Data entries
▼

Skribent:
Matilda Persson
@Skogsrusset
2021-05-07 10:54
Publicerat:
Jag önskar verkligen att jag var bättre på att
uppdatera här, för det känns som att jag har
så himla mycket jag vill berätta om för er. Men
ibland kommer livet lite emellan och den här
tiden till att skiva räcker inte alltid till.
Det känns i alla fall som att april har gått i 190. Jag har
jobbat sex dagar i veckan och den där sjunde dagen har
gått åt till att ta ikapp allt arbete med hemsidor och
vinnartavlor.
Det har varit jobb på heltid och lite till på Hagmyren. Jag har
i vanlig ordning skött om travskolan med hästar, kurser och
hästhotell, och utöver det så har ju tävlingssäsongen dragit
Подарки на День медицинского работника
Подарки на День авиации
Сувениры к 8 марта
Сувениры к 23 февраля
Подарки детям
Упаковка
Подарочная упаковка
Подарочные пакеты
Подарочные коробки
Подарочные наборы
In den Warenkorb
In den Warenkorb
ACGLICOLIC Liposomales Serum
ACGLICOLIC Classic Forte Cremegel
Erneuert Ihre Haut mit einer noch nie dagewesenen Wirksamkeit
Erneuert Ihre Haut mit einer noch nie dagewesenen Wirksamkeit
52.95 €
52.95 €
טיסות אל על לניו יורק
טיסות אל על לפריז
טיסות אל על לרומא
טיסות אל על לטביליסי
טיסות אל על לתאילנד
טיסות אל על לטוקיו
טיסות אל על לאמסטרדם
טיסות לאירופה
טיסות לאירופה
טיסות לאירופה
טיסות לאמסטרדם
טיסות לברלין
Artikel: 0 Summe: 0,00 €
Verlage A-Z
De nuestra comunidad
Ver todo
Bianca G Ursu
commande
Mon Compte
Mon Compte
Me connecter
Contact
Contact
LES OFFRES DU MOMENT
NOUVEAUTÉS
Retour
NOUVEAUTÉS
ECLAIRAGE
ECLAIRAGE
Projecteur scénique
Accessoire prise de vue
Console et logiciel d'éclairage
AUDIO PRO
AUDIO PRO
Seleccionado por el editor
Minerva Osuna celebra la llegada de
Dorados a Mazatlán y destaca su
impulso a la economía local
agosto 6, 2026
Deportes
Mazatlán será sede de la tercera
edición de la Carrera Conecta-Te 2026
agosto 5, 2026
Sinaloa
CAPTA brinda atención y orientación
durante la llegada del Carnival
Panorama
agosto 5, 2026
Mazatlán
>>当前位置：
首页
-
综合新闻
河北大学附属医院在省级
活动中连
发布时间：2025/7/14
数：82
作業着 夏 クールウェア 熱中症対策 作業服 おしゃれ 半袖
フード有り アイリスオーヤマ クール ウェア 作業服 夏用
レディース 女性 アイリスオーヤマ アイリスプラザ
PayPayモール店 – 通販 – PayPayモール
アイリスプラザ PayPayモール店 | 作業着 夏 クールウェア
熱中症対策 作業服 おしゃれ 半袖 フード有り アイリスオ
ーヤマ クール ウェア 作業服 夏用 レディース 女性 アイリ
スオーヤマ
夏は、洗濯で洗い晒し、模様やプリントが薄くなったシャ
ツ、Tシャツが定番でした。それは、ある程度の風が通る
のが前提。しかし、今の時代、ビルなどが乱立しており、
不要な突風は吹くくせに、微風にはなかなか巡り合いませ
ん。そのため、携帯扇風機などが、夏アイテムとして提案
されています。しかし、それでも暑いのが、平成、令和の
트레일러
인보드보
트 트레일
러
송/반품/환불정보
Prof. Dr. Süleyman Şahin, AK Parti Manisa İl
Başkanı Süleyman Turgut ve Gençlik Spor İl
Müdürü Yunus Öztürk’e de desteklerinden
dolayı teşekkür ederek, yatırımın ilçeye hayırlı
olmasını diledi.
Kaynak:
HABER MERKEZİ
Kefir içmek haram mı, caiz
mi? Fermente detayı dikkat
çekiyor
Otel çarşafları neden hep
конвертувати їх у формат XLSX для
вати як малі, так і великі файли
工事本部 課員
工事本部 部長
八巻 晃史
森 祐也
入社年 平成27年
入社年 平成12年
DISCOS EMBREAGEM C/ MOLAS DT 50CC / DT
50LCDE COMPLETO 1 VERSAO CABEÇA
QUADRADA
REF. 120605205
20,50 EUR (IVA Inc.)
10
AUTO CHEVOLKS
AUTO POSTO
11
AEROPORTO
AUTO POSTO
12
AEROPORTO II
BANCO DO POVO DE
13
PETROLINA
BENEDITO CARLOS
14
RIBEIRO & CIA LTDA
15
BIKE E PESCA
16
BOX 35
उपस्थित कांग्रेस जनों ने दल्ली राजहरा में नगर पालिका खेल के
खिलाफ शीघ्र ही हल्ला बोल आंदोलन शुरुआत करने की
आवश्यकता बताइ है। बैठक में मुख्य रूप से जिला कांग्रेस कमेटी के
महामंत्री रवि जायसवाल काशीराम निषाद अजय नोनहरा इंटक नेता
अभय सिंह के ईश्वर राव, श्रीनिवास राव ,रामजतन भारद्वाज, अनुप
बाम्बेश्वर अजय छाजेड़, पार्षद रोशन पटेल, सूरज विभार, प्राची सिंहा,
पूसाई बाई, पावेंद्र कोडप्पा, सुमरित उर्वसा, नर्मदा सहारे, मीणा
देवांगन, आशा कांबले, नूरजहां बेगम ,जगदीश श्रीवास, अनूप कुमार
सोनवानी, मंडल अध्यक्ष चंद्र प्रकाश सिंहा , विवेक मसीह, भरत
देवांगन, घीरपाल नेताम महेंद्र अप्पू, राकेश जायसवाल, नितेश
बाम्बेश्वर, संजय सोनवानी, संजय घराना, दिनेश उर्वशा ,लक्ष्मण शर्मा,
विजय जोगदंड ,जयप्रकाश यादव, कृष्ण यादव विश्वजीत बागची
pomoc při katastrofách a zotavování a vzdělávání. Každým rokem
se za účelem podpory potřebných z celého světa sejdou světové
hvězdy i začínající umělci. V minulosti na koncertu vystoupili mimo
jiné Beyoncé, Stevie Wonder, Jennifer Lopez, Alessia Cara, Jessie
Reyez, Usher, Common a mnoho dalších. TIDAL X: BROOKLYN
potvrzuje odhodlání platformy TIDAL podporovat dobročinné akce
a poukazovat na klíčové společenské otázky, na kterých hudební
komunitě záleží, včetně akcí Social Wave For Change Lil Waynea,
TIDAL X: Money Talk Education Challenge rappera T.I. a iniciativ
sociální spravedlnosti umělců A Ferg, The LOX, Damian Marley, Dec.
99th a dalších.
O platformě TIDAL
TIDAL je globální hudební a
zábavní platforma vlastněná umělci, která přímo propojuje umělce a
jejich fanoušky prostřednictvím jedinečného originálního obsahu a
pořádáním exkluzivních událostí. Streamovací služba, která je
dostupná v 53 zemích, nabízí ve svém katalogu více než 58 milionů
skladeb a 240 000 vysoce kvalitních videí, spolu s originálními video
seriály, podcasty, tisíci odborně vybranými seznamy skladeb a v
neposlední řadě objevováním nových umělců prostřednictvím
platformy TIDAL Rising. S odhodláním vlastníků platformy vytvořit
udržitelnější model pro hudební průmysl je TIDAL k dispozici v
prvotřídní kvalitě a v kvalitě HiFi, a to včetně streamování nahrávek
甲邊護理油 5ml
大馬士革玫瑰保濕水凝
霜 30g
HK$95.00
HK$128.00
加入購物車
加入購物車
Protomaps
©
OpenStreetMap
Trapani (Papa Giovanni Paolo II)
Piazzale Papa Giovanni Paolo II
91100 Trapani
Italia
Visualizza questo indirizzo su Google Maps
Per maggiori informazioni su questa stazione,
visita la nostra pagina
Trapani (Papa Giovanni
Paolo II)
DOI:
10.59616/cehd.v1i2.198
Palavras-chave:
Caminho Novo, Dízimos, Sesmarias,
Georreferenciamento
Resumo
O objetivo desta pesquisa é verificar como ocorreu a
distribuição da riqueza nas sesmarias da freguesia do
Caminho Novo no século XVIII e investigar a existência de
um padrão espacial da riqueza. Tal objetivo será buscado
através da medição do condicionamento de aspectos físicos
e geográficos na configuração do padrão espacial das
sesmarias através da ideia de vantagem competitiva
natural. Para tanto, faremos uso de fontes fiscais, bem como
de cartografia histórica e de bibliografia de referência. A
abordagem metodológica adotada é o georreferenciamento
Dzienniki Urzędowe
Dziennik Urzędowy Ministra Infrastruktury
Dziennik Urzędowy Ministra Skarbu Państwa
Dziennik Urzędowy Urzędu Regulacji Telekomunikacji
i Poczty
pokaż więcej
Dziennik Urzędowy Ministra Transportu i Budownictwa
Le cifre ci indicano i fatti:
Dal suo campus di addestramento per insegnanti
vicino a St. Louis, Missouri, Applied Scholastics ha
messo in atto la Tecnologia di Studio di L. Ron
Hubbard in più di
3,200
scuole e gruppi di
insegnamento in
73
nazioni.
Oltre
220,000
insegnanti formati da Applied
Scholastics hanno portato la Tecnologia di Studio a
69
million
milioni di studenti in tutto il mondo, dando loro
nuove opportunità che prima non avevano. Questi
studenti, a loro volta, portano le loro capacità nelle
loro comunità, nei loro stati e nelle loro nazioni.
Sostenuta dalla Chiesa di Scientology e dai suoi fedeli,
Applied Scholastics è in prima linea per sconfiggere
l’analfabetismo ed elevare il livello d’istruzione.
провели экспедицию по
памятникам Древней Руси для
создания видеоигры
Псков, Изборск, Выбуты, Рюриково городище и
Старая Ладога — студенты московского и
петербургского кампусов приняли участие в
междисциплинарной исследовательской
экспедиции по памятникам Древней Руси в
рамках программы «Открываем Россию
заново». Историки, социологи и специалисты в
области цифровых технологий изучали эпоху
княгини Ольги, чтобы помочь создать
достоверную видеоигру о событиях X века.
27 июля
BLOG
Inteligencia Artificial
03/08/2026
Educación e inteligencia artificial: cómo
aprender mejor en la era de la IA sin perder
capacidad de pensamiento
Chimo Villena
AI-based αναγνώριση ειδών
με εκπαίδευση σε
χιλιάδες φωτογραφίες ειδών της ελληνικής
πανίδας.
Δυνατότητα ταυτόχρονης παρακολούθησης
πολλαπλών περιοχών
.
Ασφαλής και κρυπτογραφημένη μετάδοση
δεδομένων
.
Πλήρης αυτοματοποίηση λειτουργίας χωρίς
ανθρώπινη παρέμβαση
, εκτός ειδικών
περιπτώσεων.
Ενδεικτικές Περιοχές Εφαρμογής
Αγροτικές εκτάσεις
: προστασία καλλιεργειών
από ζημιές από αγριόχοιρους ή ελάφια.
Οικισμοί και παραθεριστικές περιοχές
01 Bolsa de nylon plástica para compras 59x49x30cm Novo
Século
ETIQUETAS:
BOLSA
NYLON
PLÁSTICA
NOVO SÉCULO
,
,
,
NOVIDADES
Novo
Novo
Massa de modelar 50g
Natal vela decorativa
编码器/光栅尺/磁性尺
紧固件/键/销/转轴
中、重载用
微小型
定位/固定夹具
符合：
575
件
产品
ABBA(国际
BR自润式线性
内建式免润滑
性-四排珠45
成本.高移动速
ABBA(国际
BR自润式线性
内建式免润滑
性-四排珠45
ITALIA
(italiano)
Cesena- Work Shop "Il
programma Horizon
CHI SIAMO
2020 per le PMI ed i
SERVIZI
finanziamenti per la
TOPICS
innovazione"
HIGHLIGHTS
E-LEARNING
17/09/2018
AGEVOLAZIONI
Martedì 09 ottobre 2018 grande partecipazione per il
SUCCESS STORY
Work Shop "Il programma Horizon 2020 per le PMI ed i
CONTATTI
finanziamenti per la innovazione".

▲

**Task statement:** Please output the exact lines of the records above, beginning with the first and stopping after the line that holds "ACGLICOLIC Classic Forte Cremegel", and nothing else.

**Completed task:**
Skribent:
Matilda Persson
@Skogsrusset
2021-05-07 10:54
Publicerat:
Jag önskar verkligen att jag var bättre på att
uppdatera här, för det känns som att jag har
så himla mycket jag vill berätta om för er. Men
ibland kommer livet lite emellan och den här
tiden till att skiva räcker inte alltid till.
Det känns i alla fall som att april har gått i 190. Jag har
jobbat sex dagar i veckan och den där sjunde dagen har
gått åt till att ta ikapp allt arbete med hemsidor och
vinnartavlor.
Det har varit jobb på heltid och lite till på Hagmyren. Jag har
i vanlig ordning skött om travskolan med hästar, kurser och
hästhotell, och utöver det så har ju tävlingssäsongen dragit
Подарки на День медицинского работника
Подарки на День авиации
Сувениры к 8 марта
Сувениры к 23 февраля
Подарки детям
Упаковка
Подарочная упаковка
Подарочные пакеты
Подарочные коробки
Подарочные наборы
In den Warenkorb
In den Warenkorb
ACGLICOLIC Liposomales Serum
ACGLICOLIC Classic Forte Cremegel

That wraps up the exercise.